PROBLEMS TO WORK ON |
[A] Answer each of these questions from the article on Zimmerman coverage, one answer per line, marked (i), (ii) and (iii):
(i) For which newspaper does Rem Rieder write a media column?
(ii) Which news network edited Zimmerman's comments from a phone call?
(iii) What phrase did some news outlets use for Zimmerman after it emerged that his mother was Peruvian?
[B] Print the passage of the article on Zimmerman coverage that begins at the words "While putting forth" and stops after the words "the columnist stated.".

SELECTED TEXT |
━━━━━━
Former Top Journalism Professor Blasts Media for Zimmerman Coverage

July 16th, 2013 8:07 AM

One of the most important things a journalist is supposed to do is check, double check, and sometimes even triple check sources to make sure the news being reported is accurate.

That's not what happened in the case involving George Zimmerman and Trayvon Martin, according to Rem Rieder, a former journalism professor and a media columnist for USA Today. Instead, the members of the news media portrayed Zimmerman as “the neighborhood watch captain/'wannabe cop'” who profiled Martin, “an unarmed, hoodie-clad black teenager” out on the streets “simply because he wanted some Skittles.”

“The storyline quickly took root,” Rieder noted, “amplified by the nearly ubiquitous images of the two: a sweet-looking photo of a several-years-younger Trayvon released by his family, and a mug shot of Zimmerman from a previous arrest in which he looks puffy and downcast.”

The contrasting images powerfully reinforced the images of the menacing bully and the innocent victim.

While putting forth this narrative, the media made major mistakes, including when NBC News edited Zimmerman's comments during a phone call to inaccurately suggest that he volunteered that Trayvon seemed suspicious because he was black. In fact, Zimmerman was responding to a question when he mentioned the teenager's race. The network apologized for the error.

“When it emerged that Zimmerman's mother was Peruvian, some news outlets took to referring to him with the rarely used phrase 'white Hispanic,' which is kind of like calling President Obama 'white black,'” the columnist stated.

Unfortunately, Rieder could not admit the truth that politics played a role in the media's hyping of the Zimmerman case.
━━━━━━
DATA SUPPLIED |

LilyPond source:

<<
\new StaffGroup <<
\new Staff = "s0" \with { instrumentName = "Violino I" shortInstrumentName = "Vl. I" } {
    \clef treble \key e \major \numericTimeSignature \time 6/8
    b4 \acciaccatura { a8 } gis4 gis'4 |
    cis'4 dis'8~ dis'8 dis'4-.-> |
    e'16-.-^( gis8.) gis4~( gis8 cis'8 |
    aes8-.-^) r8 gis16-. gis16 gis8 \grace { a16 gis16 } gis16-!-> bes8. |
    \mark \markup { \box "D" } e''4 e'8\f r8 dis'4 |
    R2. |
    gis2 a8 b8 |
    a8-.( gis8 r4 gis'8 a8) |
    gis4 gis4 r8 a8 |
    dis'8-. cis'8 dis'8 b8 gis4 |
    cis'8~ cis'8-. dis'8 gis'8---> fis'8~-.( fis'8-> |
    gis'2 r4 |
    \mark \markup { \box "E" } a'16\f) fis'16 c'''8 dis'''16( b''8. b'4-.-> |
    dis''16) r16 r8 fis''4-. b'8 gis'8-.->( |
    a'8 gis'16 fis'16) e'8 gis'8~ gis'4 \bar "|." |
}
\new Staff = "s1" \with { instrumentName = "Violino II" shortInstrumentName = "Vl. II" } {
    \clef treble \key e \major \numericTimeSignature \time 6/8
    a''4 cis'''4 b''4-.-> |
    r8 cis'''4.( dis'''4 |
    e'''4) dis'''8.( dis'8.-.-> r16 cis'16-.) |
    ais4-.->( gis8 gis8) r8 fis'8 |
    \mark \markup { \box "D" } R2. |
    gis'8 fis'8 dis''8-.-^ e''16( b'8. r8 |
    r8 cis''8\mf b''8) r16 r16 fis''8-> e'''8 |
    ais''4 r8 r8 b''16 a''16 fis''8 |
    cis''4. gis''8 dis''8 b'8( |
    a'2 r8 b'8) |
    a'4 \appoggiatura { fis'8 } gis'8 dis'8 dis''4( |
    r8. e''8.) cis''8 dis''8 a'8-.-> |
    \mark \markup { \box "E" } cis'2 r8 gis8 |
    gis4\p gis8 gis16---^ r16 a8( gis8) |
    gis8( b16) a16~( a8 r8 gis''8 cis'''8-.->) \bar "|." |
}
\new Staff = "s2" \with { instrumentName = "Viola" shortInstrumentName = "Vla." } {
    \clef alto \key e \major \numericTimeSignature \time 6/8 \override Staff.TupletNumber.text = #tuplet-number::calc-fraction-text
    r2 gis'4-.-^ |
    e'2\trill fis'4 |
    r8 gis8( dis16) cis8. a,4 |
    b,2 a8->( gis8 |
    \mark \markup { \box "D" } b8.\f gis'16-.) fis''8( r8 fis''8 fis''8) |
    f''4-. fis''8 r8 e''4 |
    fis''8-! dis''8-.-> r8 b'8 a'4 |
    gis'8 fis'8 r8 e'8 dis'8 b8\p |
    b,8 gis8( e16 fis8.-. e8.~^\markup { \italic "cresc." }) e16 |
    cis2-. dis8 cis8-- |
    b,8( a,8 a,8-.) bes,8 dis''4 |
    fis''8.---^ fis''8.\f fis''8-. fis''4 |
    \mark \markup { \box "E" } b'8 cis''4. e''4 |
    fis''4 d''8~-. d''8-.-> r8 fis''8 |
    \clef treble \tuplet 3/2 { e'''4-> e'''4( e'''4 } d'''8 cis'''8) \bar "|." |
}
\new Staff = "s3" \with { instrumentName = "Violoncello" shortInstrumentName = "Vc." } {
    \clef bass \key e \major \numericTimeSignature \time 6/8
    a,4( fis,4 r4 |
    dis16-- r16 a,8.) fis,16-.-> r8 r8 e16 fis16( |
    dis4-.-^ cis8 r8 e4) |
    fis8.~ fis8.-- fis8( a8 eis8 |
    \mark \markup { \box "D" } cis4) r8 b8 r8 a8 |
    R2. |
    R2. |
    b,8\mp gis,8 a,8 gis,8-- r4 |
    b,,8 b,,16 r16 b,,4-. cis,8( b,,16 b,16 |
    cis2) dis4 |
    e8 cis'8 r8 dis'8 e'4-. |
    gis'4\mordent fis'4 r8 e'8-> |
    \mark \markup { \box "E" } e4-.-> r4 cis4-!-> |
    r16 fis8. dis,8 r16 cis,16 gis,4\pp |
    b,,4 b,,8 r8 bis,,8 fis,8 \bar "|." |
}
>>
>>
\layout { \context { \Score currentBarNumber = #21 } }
━━━━━━
COMPLETED EXERCISE |
[A]
(i) USA Today
(ii) NBC News
(iii) "white Hispanic"

[B]
While putting forth this narrative, the media made major mistakes, including when NBC News edited Zimmerman's comments during a phone call to inaccurately suggest that he volunteered that Trayvon seemed suspicious because he was black. In fact, Zimmerman was responding to a question when he mentioned the teenager's race. The network apologized for the error.

“When it emerged that Zimmerman's mother was Peruvian, some news outlets took to referring to him with the rarely used phrase 'white Hispanic,' which is kind of like calling President Obama 'white black,'” the columnist stated.